◆ **Provided data**

────────

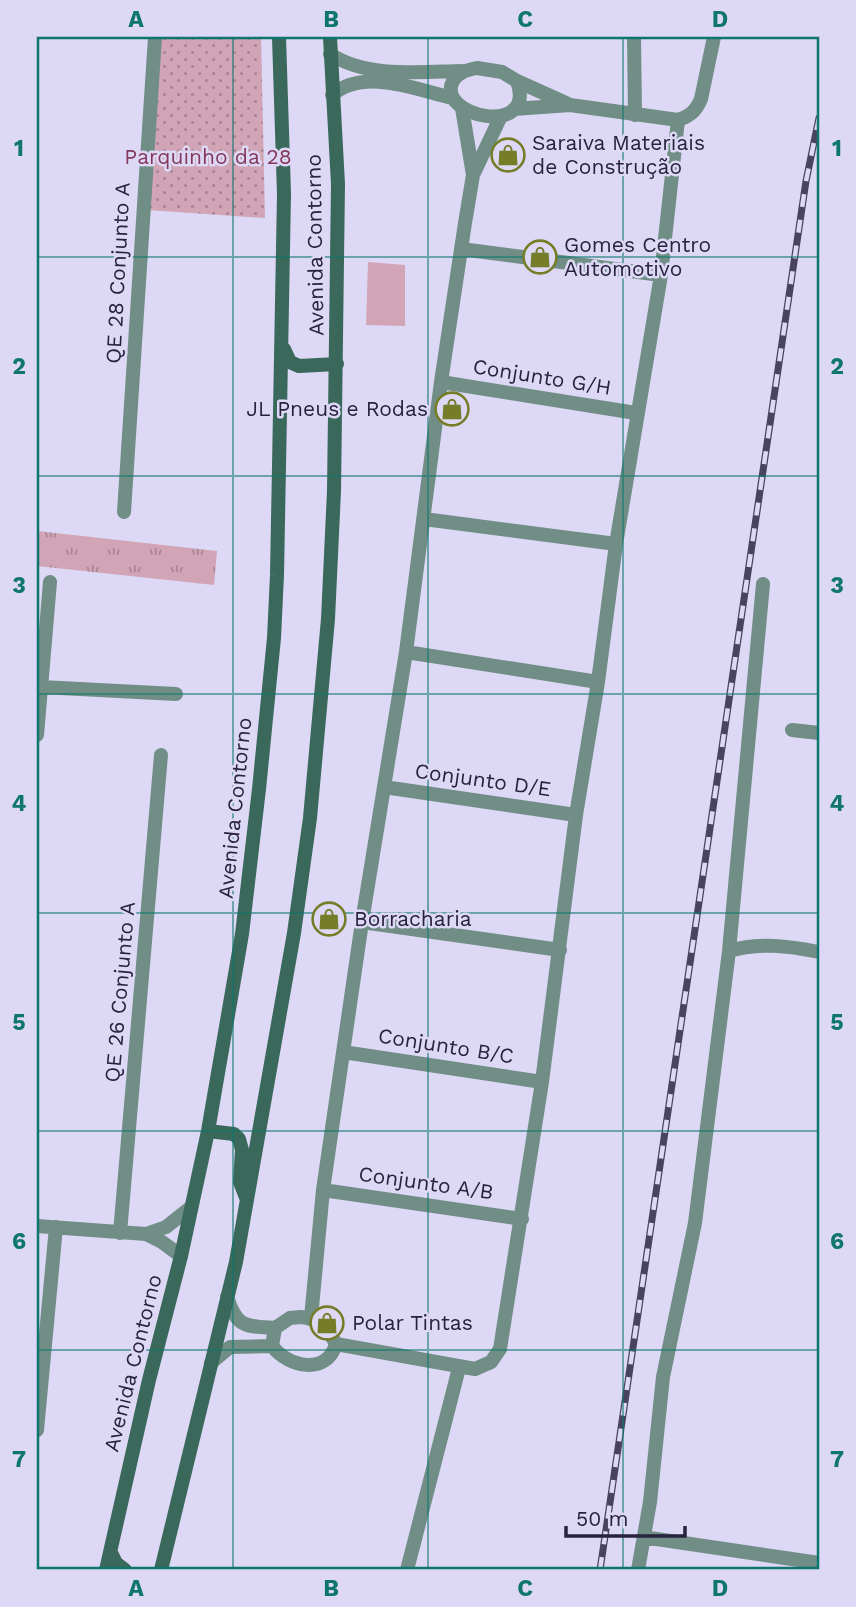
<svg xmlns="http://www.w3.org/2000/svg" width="856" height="1607" font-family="'Work Sans',sans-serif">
	<defs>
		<pattern id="grass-tufts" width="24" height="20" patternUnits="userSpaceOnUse" patternTransform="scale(1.75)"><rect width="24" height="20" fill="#d1a5b6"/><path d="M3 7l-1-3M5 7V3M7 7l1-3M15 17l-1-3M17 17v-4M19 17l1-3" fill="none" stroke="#aa8695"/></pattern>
		<pattern id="park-dots" width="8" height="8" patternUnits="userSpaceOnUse" patternTransform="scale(1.75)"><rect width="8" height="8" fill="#d1a5b6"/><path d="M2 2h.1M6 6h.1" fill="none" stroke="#aa8695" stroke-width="1.8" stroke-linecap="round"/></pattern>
	</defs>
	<rect width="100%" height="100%" fill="#ddd8f5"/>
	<path fill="url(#grass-tufts)" d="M37 531 217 551 214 585 37 566Z"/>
	<path fill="url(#park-dots)" d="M161 37H261L265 218 148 210Z"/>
	<path fill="#d1a5b6" d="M368 262 405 265V326L366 325Z"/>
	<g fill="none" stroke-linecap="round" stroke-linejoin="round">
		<path stroke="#708e85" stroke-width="14" d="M634 37 635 115
			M462 108 473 175
			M461 249 661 275
			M441 382 636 413
			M124 512 155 37
			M424 519 616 544
			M406 652 598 682
			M41 687 176 694
			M792 730 819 733
			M37 735 50 582
			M384 787 576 815
			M362 922 560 950
			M729 951C759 942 789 946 819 952
			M343 1052 542 1082
			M323 1190 522 1219
			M37 1226 146 1234 162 1242 181 1256
			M120 1233 161 755
			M146 1234 166 1227 190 1208
			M227 1297C237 1328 245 1326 275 1328
			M301 1317C319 1319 328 1328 336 1344 327 1375 289 1368 272 1346L275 1328 290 1318Z
			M311 1318 323 1190 362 922 406 652 441 382 465 223 473 175 501 116
			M336 1344 475 1369 491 1362 500 1349 542 1082 576 815 598 682 616 544 661 275 678 120
			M211 1363 230 1347 272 1346
			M37 1430 56 1227
			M643 1537 819 1563
			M407 1570 459 1368
			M638 1570 650 1502 663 1377 695 1223 729 951 763 584"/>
		<path stroke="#708e85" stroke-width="14" d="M330 54C367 78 419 72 462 71
			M477 68 502 72 517 81C538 139 434 116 453 81 458 72 467 70 477 68Z
			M517 81 568 104
			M332 95C364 67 417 90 453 98
			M514 109 570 105 678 120C690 116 696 111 701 99L714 37"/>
		<path stroke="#3a685b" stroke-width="14" d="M284 349 290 362 299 366 337 364
			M208 1131 234 1134 239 1139 242 1150 240 1182 247 1200
			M111 1553 116 1563 125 1570
			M106 1570 149 1380 181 1256 208 1131 242 934 259 789 274 638 277 575 284 194 279 37
			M161 1570 236 1262 294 933 310 818 328 619 334 491 338 184 330 37"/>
		<defs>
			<path id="rail" d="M600 1570 806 181 819 118"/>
		</defs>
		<use href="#rail" stroke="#49435e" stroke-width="7"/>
		<use href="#rail" stroke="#ddd8f5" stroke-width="4.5" stroke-dasharray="13" stroke-linecap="butt"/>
	</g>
	<path fill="none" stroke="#0f766e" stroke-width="2" stroke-opacity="0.55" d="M233 37V1570M428 37V1570M623 37V1570M37 257H819M37 476H819M37 694H819M37 913H819M37 1131H819M37 1350H819"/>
	<defs>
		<symbol id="shop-ring" viewBox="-11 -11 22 22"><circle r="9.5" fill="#ddd8f5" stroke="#767d28" stroke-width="1.5"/><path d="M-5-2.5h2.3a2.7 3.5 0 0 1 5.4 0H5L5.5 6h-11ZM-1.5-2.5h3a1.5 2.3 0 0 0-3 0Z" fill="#767d28"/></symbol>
	</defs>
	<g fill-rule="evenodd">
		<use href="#shop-ring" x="489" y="136" width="38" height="38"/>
		<use href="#shop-ring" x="521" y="238" width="38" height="38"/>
		<use href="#shop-ring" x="433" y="390" width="38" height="38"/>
		<use href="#shop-ring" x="310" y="900" width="38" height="38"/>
		<use href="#shop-ring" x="308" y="1304" width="38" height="38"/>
	</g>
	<g text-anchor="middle" stroke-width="5" stroke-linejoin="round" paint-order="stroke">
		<g font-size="21" fill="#28223d" stroke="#ddd8f5" text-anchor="start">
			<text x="532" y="150">Saraiva Materiais<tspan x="532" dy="24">de Construção</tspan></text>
			<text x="564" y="252">Gomes Centro<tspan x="564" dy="24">Automotivo</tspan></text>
			<text x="428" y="416" text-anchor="end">JL Pneus e Rodas</text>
			<text x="354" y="926">Borracharia</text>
			<text x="352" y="1330">Polar Tintas</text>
		</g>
		<g font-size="21" fill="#84385b" stroke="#ddd8f5">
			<text x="208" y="164">Parquinho da 28</text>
		</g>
		<g font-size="21" fill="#28223d" stroke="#ddd8f5">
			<text transform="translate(315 245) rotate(-91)" y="7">Avenida Contorno</text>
			<text transform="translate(118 273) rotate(-87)" y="7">QE 28 Conjunto A</text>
			<text transform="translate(542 377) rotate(9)" y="7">Conjunto G/H</text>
			<text transform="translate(483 780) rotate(8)" y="7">Conjunto D/E</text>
			<text transform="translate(235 808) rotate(-84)" y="7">Avenida Contorno</text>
			<text transform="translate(120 992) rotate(-85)" y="7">QE 26 Conjunto A</text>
			<text transform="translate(446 1046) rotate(9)" y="7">Conjunto B/C</text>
			<text transform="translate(426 1183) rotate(8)" y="7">Conjunto A/B</text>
			<text transform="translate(133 1363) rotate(-76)" y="7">Avenida Contorno</text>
		</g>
	</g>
	<rect width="856" height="1607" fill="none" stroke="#ddd8f5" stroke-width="77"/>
	<path d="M566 1526v10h119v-10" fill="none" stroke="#28223d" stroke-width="3.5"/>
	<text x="576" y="1526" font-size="21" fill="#28223d" stroke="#ddd8f5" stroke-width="5" paint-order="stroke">50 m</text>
	<rect x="38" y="38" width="780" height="1530" fill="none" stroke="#0f766e" stroke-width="2.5"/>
	<g font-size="23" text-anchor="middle" font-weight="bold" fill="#0f766e">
		<text x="136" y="27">A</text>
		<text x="331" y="27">B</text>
		<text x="525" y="27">C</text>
		<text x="720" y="27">D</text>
		<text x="19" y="156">1</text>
		<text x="837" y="156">1</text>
		<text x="19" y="374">2</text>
		<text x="837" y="374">2</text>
		<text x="19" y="593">3</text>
		<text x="837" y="593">3</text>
		<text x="19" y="811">4</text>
		<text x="837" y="811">4</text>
		<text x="19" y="1030">5</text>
		<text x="837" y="1030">5</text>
		<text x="19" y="1249">6</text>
		<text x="837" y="1249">6</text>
		<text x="19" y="1467">7</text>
		<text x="837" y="1467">7</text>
		<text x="136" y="1596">A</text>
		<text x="331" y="1596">B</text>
		<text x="525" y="1596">C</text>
		<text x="720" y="1596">D</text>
	</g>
</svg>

────────

◆ **Your objective**
The number of lines in the data that contain the word "linejoin" is all that should be stated.

◆ **Output for this exercise**
2